> **PROBLEM A**
Which camera does the photography post say was used to take the first photograph?
> **PROBLEM B**
Transcribe the photography post verbatim between "ISO speed: ISO-1600" and "and natural symmetry.", inclusive.

> **EXCERPTED PASSAGE**
_ _ _ _ _ _ _
Introduction: Wide Hips, Wide Angles and Wide Eyes
What I wish to emphasize is that, anywhere you go, anything you see, has a story behind it -- here is my own way of interpreting a story through a photograph and I hope it helps you with your own discoveries. I decided to take a backpacking trip to Europe this past summer and journeyed through six countries in 15 days! It was spectacular and revived one of my many passions -- photography. I know that I came off pretty touristy at first but I made some pretty great acquaintances and friends while overseas and my camera documented every moment of it.
Germany is a gorgeous country for hundreds of photo opportunities using natural landscaping, due to the importance of working AROUND the land and not manipulating it. It is eerily calm and peaceful and since I am from the United States in the suburban Midwest, I choose to take pictures of every and anything intriguing.
Now, for the first photo --
Exposure time: 1/2500 sec.
ISO speed: ISO-1600
Focal length:18 mm
**Wide angle used
This photograph was taken with a Canon EOS Rebel XS near Ansbach, Germany (southeast Germany) directly across the street from a train station and as soon as I saw this quaint little B&B, I had to capture this shot. I am always one for experimenting with my cameras (and yes, I did read the owner's manual) and one thing that I really messed around with on this trip was my wide-angle lens, extended exposures, different camera angles (i.e. shooting from the hip, above my head, etc.) plus the environment's reflections, lighting and natural symmetry.
I did a lot of "stop-and-shoot" photographing while I was away and then after reviewing the images upon my return to the United States, quite a few photos stood out. For editing, all I did was create a little bit of contrast and increased shadowing to really emphasize the colors that I saw first-hand because let's face it -- I couldn't ruin the integrity of this vivid, natural shot.
As for angling, I held the camera at my waist (after checking the settings, of course) and angled upwards -- point and shoot! I did this for a couple reasons...
1) Eliminate my reflection in the window -- you should never be afraid of your reflection, but for the purposes of this shot, it would have ruined the image (backpacking makes you look rough!)
2) Frame the image the way that my eyes first laid upon it (I wanted my audience to experience Europe the same way that I did).
3) Create a continuous shot of vine and flora for a sense of surrealism while the watering cans added a hint of domestic modernism.
_ _ _ _ _ _ _
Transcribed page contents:

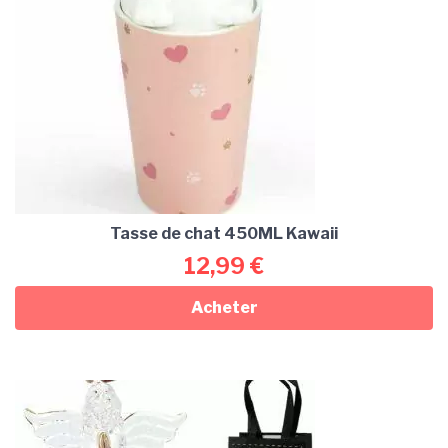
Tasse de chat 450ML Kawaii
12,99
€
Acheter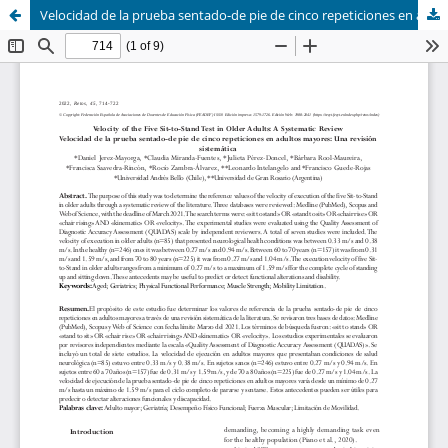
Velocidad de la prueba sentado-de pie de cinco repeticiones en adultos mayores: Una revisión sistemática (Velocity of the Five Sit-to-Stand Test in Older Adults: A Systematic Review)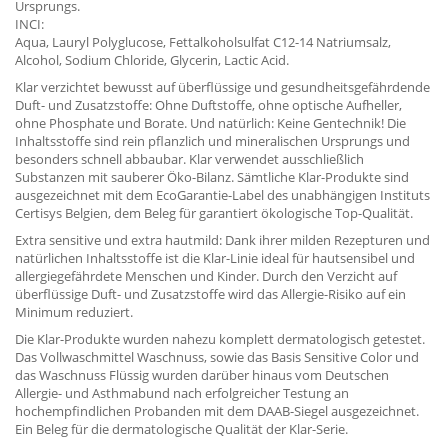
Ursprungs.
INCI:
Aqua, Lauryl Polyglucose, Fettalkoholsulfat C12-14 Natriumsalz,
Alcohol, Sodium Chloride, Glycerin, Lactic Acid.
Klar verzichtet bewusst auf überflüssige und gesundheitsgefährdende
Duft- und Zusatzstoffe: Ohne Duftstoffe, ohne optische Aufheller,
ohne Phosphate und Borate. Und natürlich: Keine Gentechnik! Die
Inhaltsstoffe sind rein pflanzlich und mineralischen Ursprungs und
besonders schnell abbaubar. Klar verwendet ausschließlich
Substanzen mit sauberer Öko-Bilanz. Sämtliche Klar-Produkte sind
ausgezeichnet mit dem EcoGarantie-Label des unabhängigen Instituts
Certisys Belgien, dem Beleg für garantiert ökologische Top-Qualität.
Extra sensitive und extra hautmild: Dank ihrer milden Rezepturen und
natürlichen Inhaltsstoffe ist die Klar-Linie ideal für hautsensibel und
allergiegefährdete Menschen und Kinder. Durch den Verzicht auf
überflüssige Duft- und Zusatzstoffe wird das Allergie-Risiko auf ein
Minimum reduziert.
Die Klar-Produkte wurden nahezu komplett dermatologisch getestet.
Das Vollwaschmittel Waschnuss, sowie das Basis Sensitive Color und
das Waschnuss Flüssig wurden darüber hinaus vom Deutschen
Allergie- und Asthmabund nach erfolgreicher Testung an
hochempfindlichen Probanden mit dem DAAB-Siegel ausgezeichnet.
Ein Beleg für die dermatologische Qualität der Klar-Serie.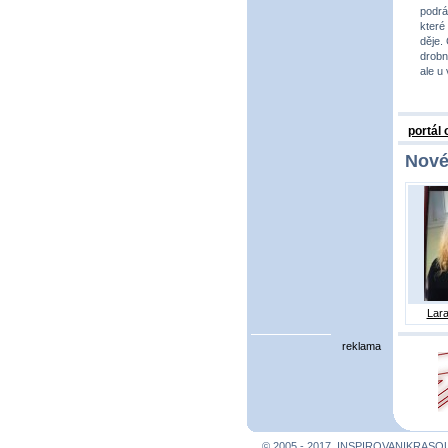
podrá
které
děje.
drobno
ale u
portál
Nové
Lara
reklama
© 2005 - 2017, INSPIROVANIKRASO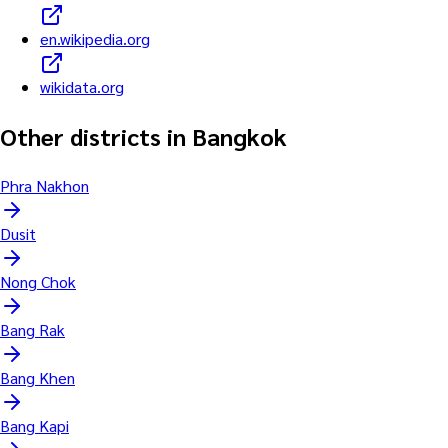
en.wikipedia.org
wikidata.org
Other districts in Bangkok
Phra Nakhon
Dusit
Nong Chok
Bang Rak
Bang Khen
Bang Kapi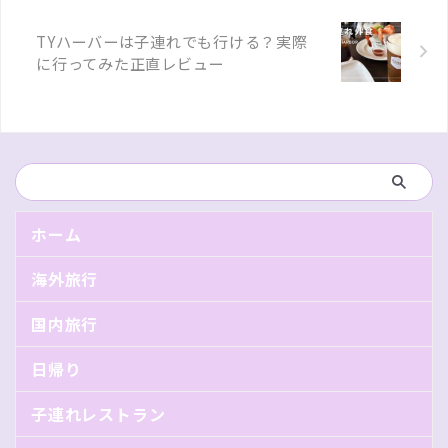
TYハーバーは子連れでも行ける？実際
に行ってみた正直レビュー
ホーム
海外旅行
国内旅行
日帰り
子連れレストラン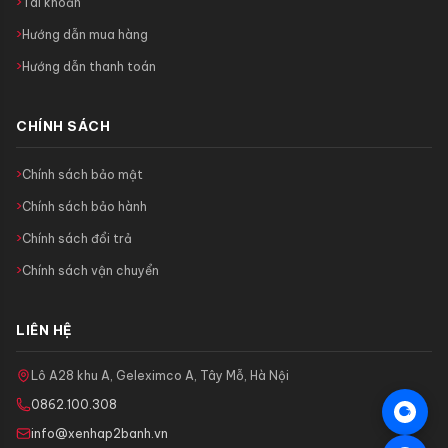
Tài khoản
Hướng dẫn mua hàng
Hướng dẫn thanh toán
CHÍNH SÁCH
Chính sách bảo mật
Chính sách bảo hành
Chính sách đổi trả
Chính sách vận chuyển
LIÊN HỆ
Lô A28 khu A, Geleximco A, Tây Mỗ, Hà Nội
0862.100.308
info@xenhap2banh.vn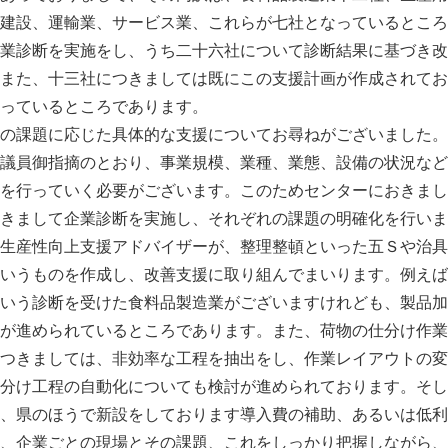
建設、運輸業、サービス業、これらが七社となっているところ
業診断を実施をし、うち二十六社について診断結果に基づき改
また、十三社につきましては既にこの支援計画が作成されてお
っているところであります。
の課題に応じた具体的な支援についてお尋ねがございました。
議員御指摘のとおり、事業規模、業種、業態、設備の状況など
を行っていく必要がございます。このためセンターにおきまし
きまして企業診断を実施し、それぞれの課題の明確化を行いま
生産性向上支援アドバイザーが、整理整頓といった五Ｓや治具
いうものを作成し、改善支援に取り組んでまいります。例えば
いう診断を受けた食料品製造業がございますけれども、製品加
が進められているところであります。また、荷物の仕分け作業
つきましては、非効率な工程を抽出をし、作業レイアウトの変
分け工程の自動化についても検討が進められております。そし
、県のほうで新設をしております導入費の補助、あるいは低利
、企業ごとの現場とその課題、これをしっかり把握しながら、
_ _ _ _ _ _ _
> **EXERCISE SOLUTION A**
A Canon EOS Rebel XS.

> **EXERCISE SOLUTION B**
ISO speed: ISO-1600
Focal length:18 mm
**Wide angle used
This photograph was taken with a Canon EOS Rebel XS near Ansbach, Germany (southeast Germany) directly across the street from a train station and as soon as I saw this quaint little B&B, I had to capture this shot. I am always one for experimenting with my cameras (and yes, I did read the owner's manual) and one thing that I really messed around with on this trip was my wide-angle lens, extended exposures, different camera angles (i.e. shooting from the hip, above my head, etc.) plus the environment's reflections, lighting and natural symmetry.